### EXCERPTED TEXT
· · · ·

Examples of SEM-BSE (A–E) and SEM-CL (F–J) images of apatite crystals showing varying degrees of alteration. A and F Yarabamba Monzonite (QVC075); B and G Toquepala Granodiorite (QVC082); C and H Granodiorite Porphyry (QVC091); D and I Early Porphyry (QVC034); E and J Late Porphyry (QVC061). Dark circles are EPMA spots and white inclusions are monazite (mnz) crystals

Fig. 3

LA-ICP-MS trace element maps of three groundmass apatite crystals (Ce and Th are shown) from three different samples showing the increasing degree of alteration that occurs in samples with a proximity/association to mineralisation at Quellaveco. The Yarabamba monzonite shows typical igneous zoning. The Quellaveco Granodiorite apatites show no evidence of igneous zoning and exhibit patchy zonation, potentially due to alteration. The early porphyry apatites typically show strong alteration, manifested as exsolutions of monazite grains and cracks annealed by Ce-rich domains

Results

Groundmass apatites

Textural observations

Groundmass apatites exhibit a range of textures, with large differences between the Yarabamba Batholith apatites and the Quellaveco porphyry apatites (Figs. 2 and 3). Apatites from the Yarabamba Monzonite (ca. 67 Ma) are the only ones that demonstrate clear igneous zoning and do not show unequivocal signs of alteration (Figs. 2A, F and 3). The later pre-mineralisation Toquepala Granodiorite (ca. 61 Ma), contains apatite that shows varying degrees of alteration, often with patchy zones which have a brighter CL response (Fig. 2B and G). The precursor Yarabamba host of the Quellaveco porphyry deposit, the Quellaveco Granodiorite (ca. 58 Ma), contains apatite with weak-moderate signs of alteration. By contrast, Quellaveco porphyry rocks (ca. 57–54 Ma) show evidence for intense hydrothermal alteration, particularly in the earliest porphyry phases, such as the Quellaveco Granodiorite Porphyry and Early Porphyry (Fig. 2C, D, H and I). These apatites frequently contain inclusions of monazite at the cores of crystals which coincide with crystal domains with a weak CL response. Other secondary phases include sericite, quartz, biotite and sulphides. These apatite crystals have complex CL textures, often with three domains of varying CL brightness which coincide with a mottled appearance under BSE. Laser mapping (Fig. 3) reveals that these strongly altered apatites contain ubiquitous exsolutions of REE, Th and U-rich domains, which coincide with darker CL zones, indicating incomplete exsolution of monazite. These apatites have complementary REE, Th and U-depleted domains which have a brighter CL response. The intermineral, late and post-mineralisation porphyry intrusions exhibit weak alteration styles such as thin veinlets within apatite that exhibit a brighter CL response (Fig. 2E and J).

· · · ·

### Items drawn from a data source
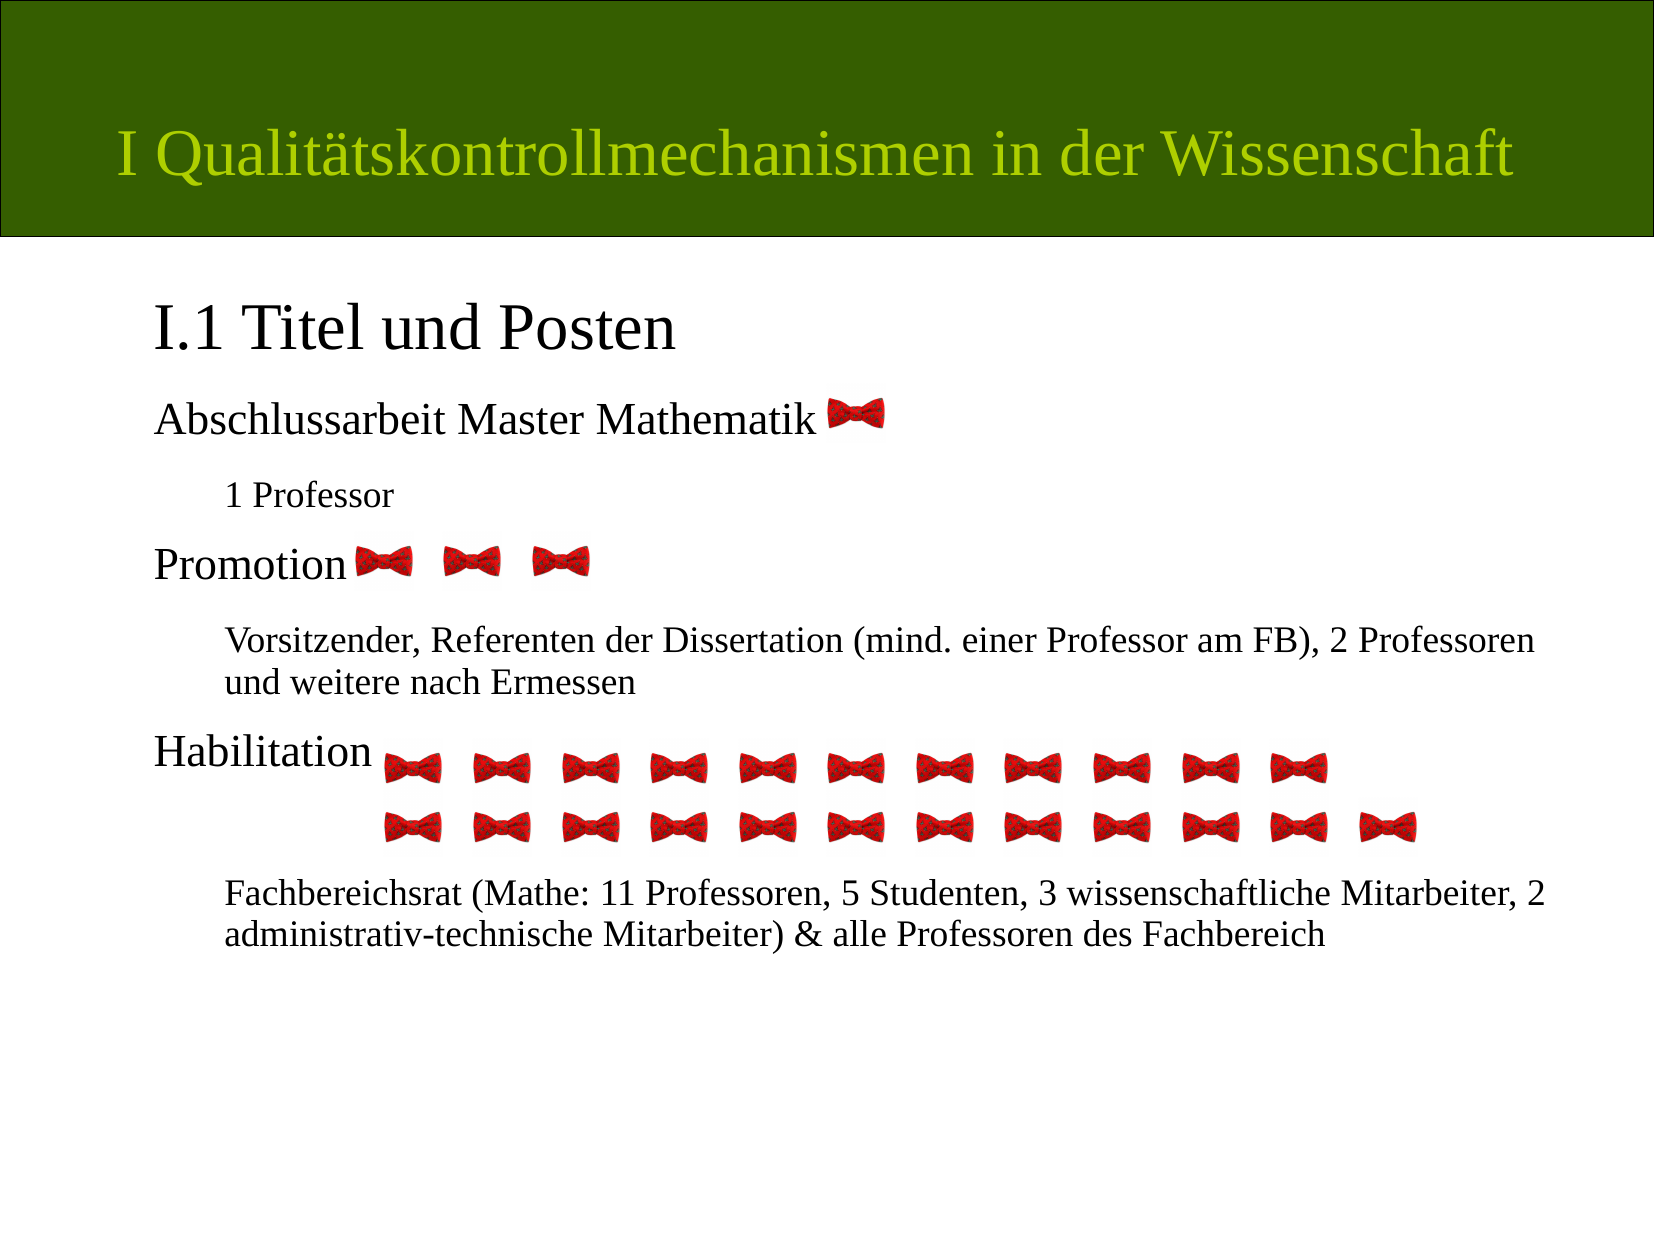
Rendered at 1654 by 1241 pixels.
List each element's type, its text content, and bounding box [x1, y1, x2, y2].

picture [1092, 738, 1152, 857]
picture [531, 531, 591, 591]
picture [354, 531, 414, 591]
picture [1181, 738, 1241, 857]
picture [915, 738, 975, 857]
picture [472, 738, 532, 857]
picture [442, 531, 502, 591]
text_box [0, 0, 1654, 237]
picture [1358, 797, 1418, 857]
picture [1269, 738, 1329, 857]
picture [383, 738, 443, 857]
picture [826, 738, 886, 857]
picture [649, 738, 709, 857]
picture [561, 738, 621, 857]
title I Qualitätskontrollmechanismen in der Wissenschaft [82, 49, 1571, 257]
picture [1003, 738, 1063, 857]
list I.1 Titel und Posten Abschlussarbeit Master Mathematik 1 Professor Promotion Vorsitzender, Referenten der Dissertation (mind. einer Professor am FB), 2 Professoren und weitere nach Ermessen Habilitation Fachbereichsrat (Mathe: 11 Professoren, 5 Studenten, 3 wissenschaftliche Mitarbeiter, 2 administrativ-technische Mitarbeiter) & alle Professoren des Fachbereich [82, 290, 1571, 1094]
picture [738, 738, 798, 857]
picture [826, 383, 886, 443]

· · · ·

### PROBLEMS AND TASKS
• A. Answer these from the excerpt on apatite alteration at Quellaveco:
(i) What age is given for the Toquepala Granodiorite?
(ii) Which two elements does the caption say are shown in the LA-ICP-MS trace element maps?
(iii) What alteration style do the intermineral, late and post-mineralisation porphyry intrusions exhibit?
• B. Please continue the passage on apatite alteration at Quellaveco, picking up right after its last sentence.
These lines are not needed for the work here.

### EXPECTED ANSWERS
• A.
(i) About 61 Ma.
(ii) Ce and Th.
(iii) Weak alteration styles, such as thin veinlets within apatite that show a brighter CL response.

• B.
Apatite compositions

Groundmass apatites, except for those from the Yarabamba Monzonite, generally display high F concentrations (2.5–3.6 wt%) and low Cl (0.1–1.0 wt%). These apatites (additionally excluding the Toquepala Granodiorite) also have high MnO (> 0.25 wt%). The Cl concentrations in groundmass apatites correlate positively with MnO and MgO (Fig. S5). Two divergent trends in MnO and MgO versus Cl are apparent, with the Yarabamba Monzonite and Toquepala Granodiorite apatites showing strongly decreasing Cl with decreasing MnO whereas, in the other apatites, Cl decreases gradually with decreasing MnO (Fig. S5). The Yarabamba Monzonite groundmass apatites exhibit markedly lower F concentrations (1.0\(-\)2.3 wt%) and higher Cl (1.1\(-\)3.0 wt%). All groundmass apatites generally have low SO₃, with many concentrations less than 0.10 wt% or below the detection limit (< 0.04 wt%).

Fig. 4

Ternary plots of molar proportions of Cl, F and OH anions in the hydroxyl site of apatite for: a groundmass apatites and; b apatite inclusions in zircon. OH values are calculated by difference following the approach of Ketcham (2015)

Fig. 5

SEM-cathodoluminesence images of apatite inclusions in zircon from the Yarabamba Batholith (a–d) and the Quellaveco porphyry Cu intrusions (e–l). Images are ordered from the oldest to youngest intrusive units in the district. The position of identified apatite inclusions is marked (ap) and other inclusions are predominantly melt inclusions (mi). Abbreviated unit names are: Yarabamba monzonite (a), Toquepala granodiorite (b and c), Quellaveco granodiorite (d) and Granodiorite porphyry (e–f). Scale bars for all sub-figures are 100 \(\mu {\textrm{m}}\)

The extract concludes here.